Issues that tenured and non-tenured eligible faculty face was the main topic Faculty Senate on Nov. 11. 

Provost Jonathan Wickert said faculty members have asked him about the balance between tenured and non-tenured faculty members. 

He was asked about departments that continuously have non-tenure eligible faculty teach introductory undergraduate classes and whether or not it was a problem.

Wickert said the purpose of having NTE faculty members teach many classes is because they help with a lot of the ‘heavy-lifting’ that tenured professors — who also do research and teach classes — do not have time to do. Wickert also said much of the NTE faculty professional practice experience to the classroom that also benefits students. 

“As we higher faculty, it’s not unconstrained process,” Wickert reminded the Senate.

If the university focuses only on hiring tenured faculty, they would not be able to hire as many faculty members total, which would not meet students’ needs. The key, Wickert said, is to find a balance between the number of tenured and NTE faculty members. 

A bill to change the post-tenure review specifications was also discussed at the Senate meeting. 

The post-tenure review is designed to be a peer review for tenured faculty members to continue advancing their performance. 

On the post-tenure review, tenured faculty can rate peers as superior. Many of the senators had voiced concerns that rating a peer as superior or unsuperior was misleading and a bad representation of a faculty member’s work. The proposed change would adjust the section to say “exceeds expectations.”

Stephanie Downs, ISU Wellness Coordinator, also spoke at Nov. 11 meeting on what she had been working on to change the university’s views on wellness and well-being. 

Downs asked faculty members what first came to their minds when they thought of wellness and well-being. 

The words exercise and broccoli were some of the first words that came to mind for wellness, while the words vacation, happiness, no stress and workplace environment were the first to come to mind for well-being.

The exercise proved Downs’ point that wellness and well-being, essentially the same words, do not deal specifically with physical health. 

Downs said she wanted faculty to start focusing on bringing their best self to work each day. In order to do that, she said they had to balance career, social, emotional, financial, physical and community health.

Interim Dean Joyce Garnett for Parks Library, spoke to Faculty Senate about what her department is continuing to do advance service provided by the research library. 

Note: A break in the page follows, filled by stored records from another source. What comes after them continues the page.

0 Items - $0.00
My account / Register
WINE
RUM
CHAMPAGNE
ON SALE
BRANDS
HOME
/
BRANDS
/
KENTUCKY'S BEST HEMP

Accessibility is a large focus for library employees, Garnett said. The digital repository now has close to 30,000 journals, articles and research materials on file, which adds to students’ accessibility of the library, Garnett said. 

William Carter, assistant professor for world languages, was also asked about the mold on books that took most of the German language collection out of circulation, along with many other books. 

Garnett commented that the situation is under control and said she made sure the library does not have a humidity problem.

“The collection itself was subject to heightened humidity. It’s actually quite pretty, this nice little bloom that looks like artificial vintage,” Garnett said.